The exercise>
Output the lines below without changes, starting with the line containing "scientific name: Fringilla coelebs" and ending with the line containing "genus: Monotropa", both included.

....................

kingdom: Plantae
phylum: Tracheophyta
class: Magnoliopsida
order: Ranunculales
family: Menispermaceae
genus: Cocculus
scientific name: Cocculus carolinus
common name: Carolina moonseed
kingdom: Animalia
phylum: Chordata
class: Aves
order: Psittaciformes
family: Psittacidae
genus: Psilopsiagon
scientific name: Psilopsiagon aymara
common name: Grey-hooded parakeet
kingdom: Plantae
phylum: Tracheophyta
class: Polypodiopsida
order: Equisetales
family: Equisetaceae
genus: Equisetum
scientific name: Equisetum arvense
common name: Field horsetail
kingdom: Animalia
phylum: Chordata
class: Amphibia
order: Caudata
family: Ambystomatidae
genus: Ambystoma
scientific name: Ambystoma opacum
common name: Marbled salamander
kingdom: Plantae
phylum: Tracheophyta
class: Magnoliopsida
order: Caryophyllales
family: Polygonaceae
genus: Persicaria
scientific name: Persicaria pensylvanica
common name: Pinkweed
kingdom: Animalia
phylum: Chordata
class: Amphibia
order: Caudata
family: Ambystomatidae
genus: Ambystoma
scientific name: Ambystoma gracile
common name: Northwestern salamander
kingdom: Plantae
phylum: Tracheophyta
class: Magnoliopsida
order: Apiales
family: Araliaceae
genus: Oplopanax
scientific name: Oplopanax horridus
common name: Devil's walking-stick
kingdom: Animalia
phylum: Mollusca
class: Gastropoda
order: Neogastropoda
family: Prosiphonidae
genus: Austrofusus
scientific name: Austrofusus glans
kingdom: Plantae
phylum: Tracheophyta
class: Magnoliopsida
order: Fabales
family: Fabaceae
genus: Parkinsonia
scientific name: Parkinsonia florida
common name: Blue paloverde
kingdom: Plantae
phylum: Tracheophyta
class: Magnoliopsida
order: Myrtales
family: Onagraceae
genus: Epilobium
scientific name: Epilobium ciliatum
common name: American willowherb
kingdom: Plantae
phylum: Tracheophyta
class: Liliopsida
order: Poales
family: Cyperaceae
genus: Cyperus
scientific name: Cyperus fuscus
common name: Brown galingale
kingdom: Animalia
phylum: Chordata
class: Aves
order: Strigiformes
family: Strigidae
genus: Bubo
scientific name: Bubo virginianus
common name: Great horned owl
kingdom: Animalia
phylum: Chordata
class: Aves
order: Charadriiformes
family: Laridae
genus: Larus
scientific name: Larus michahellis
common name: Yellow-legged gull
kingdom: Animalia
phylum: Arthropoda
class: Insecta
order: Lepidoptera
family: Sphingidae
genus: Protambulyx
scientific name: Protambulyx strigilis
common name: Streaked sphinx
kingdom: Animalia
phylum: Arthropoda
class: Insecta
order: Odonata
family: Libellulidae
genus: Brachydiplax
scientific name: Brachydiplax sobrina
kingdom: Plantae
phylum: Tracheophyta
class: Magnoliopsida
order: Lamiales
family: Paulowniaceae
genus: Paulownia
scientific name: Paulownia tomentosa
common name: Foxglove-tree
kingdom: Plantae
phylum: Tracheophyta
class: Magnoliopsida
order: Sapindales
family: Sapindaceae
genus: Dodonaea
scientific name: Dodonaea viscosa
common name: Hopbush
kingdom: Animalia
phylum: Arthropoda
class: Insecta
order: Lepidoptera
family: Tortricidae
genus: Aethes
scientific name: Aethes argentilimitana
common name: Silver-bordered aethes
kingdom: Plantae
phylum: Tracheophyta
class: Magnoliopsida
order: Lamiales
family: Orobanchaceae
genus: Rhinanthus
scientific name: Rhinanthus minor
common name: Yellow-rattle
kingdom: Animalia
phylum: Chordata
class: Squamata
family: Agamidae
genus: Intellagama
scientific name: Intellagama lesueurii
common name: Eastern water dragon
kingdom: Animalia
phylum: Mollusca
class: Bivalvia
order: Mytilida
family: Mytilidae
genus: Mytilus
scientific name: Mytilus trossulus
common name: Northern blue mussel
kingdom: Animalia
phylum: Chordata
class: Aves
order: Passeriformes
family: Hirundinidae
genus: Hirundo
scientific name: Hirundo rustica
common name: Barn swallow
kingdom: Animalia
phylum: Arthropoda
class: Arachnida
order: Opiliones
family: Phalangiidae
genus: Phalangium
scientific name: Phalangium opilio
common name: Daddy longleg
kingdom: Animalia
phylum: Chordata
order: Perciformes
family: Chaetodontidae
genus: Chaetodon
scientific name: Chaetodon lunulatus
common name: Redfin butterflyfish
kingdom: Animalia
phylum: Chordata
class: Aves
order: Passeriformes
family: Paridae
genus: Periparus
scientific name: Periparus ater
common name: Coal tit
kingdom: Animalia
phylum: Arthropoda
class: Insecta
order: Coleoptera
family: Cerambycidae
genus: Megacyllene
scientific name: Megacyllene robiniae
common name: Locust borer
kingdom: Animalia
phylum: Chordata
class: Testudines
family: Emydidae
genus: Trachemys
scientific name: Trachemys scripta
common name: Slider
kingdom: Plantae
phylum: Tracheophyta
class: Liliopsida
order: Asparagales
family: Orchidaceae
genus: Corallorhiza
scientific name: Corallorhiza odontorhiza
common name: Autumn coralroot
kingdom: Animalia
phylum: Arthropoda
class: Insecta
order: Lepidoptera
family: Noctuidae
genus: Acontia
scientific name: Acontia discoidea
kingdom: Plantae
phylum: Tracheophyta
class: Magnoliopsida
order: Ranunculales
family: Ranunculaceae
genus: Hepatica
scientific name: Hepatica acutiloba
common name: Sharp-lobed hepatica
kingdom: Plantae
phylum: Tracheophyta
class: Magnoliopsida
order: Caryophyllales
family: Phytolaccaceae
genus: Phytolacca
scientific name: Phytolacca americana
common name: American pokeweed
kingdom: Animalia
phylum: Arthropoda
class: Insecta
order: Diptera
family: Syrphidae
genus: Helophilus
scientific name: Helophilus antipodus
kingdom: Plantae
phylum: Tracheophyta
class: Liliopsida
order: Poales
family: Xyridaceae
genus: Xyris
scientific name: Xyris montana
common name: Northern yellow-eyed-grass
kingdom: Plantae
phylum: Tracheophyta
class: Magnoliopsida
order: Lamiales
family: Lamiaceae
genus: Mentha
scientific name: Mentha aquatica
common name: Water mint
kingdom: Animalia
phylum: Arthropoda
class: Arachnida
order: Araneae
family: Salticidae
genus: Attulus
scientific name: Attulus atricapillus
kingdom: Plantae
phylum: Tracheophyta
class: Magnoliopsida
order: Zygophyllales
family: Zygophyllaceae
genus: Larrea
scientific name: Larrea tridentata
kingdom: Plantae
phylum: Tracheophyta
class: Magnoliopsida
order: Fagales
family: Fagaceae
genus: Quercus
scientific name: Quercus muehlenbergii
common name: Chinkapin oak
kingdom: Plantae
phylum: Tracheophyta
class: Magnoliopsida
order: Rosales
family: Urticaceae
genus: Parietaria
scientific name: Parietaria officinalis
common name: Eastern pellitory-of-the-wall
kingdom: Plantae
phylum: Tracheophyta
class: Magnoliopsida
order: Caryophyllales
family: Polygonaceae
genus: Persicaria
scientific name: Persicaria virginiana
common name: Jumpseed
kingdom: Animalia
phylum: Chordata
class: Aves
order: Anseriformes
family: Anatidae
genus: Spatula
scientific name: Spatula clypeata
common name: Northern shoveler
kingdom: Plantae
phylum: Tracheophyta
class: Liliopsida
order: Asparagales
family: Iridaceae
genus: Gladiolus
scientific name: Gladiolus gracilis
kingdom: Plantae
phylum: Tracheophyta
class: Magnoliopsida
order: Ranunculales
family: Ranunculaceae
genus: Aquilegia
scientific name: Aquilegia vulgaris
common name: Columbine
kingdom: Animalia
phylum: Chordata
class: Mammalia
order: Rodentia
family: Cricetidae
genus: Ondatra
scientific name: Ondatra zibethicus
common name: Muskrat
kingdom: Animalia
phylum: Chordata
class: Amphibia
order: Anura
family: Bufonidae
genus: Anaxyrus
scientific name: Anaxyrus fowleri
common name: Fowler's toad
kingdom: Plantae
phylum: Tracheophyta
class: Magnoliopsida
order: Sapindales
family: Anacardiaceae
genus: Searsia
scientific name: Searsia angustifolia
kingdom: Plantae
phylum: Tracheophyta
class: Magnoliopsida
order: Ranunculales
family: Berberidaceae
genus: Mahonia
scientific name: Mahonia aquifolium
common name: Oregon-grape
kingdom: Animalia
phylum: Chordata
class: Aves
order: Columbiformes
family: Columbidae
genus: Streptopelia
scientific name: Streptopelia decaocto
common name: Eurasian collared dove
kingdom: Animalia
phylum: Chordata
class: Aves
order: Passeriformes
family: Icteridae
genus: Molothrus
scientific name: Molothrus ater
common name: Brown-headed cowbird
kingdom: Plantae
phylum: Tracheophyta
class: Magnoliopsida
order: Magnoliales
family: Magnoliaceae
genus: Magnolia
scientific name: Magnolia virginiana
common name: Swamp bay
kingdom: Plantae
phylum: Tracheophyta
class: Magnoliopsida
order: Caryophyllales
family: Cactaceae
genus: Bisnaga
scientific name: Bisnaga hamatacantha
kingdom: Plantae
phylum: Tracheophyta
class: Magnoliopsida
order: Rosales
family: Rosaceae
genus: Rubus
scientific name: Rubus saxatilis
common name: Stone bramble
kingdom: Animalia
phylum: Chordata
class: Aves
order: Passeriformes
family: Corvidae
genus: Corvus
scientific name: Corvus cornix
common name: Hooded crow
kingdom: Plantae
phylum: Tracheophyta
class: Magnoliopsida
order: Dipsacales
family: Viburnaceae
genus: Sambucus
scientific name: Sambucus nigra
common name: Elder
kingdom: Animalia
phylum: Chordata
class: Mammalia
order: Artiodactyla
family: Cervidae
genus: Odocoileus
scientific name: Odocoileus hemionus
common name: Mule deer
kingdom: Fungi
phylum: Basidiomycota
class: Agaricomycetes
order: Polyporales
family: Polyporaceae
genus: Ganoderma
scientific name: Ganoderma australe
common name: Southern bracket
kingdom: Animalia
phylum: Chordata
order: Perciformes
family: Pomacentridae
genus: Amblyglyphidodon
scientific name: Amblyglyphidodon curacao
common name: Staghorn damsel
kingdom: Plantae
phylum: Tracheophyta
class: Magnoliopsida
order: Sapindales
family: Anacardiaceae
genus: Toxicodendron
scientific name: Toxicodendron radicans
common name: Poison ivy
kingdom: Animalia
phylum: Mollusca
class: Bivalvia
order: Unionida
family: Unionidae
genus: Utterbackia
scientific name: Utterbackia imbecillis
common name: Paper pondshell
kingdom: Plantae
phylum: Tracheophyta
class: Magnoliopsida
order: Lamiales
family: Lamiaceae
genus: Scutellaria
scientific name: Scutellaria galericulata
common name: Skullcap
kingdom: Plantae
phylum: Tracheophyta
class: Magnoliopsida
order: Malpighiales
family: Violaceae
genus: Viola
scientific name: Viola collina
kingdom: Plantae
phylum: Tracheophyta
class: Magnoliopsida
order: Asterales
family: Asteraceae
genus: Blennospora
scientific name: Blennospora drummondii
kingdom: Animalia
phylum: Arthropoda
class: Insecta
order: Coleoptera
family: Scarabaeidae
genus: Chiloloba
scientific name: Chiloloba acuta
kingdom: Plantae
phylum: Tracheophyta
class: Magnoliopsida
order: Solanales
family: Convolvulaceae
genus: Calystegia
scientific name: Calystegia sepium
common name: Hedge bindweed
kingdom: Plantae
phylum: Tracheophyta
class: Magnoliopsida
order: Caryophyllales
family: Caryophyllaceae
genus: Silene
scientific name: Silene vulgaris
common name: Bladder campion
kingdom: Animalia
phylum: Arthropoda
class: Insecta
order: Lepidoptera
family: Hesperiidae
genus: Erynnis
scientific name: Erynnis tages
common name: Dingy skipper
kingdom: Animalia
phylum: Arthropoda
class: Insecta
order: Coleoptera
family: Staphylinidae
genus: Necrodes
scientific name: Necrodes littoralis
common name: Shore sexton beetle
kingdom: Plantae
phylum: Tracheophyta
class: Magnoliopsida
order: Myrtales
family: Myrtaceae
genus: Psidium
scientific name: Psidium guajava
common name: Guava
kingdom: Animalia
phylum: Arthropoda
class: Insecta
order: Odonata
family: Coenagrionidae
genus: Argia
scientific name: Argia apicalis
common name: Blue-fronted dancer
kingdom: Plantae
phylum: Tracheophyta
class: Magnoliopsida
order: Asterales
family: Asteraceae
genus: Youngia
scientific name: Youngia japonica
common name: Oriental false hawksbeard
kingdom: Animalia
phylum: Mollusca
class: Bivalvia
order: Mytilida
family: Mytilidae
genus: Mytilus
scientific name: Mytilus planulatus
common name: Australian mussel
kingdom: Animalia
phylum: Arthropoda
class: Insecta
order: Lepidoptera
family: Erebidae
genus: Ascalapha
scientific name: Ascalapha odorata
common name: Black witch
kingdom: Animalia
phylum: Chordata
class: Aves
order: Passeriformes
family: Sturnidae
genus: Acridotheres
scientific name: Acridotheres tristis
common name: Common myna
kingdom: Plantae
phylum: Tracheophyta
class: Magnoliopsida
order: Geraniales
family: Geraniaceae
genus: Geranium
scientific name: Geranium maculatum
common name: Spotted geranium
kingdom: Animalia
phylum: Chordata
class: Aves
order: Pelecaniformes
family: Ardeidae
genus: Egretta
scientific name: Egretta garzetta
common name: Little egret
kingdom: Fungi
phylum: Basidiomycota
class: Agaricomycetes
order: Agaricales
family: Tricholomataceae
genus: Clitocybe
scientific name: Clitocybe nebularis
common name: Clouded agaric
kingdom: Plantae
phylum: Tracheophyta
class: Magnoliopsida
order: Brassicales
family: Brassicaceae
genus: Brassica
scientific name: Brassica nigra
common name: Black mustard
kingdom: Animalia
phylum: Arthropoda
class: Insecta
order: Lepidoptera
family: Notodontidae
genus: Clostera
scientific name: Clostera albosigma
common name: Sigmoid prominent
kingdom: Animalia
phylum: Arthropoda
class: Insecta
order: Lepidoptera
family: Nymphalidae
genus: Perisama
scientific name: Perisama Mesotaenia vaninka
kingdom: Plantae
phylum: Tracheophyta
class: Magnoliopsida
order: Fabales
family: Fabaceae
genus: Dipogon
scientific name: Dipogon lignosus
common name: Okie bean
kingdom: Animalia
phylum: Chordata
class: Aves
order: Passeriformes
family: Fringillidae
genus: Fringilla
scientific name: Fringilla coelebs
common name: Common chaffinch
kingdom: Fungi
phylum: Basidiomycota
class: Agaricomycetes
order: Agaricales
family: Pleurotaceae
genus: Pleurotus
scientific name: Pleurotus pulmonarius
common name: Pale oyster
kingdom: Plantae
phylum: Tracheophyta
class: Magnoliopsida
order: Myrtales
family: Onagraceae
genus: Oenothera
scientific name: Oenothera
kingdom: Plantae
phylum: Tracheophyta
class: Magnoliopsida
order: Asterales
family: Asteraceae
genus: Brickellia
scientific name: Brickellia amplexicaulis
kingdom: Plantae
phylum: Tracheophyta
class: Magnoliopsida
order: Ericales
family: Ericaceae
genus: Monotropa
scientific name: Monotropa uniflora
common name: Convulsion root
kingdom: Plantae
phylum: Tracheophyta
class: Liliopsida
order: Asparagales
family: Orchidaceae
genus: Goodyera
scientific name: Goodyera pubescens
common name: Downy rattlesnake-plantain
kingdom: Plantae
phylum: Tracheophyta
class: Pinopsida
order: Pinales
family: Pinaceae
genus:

....................

Problem solution>
scientific name: Fringilla coelebs
common name: Common chaffinch
kingdom: Fungi
phylum: Basidiomycota
class: Agaricomycetes
order: Agaricales
family: Pleurotaceae
genus: Pleurotus
scientific name: Pleurotus pulmonarius
common name: Pale oyster
kingdom: Plantae
phylum: Tracheophyta
class: Magnoliopsida
order: Myrtales
family: Onagraceae
genus: Oenothera
scientific name: Oenothera
kingdom: Plantae
phylum: Tracheophyta
class: Magnoliopsida
order: Asterales
family: Asteraceae
genus: Brickellia
scientific name: Brickellia amplexicaulis
kingdom: Plantae
phylum: Tracheophyta
class: Magnoliopsida
order: Ericales
family: Ericaceae
genus: Monotropa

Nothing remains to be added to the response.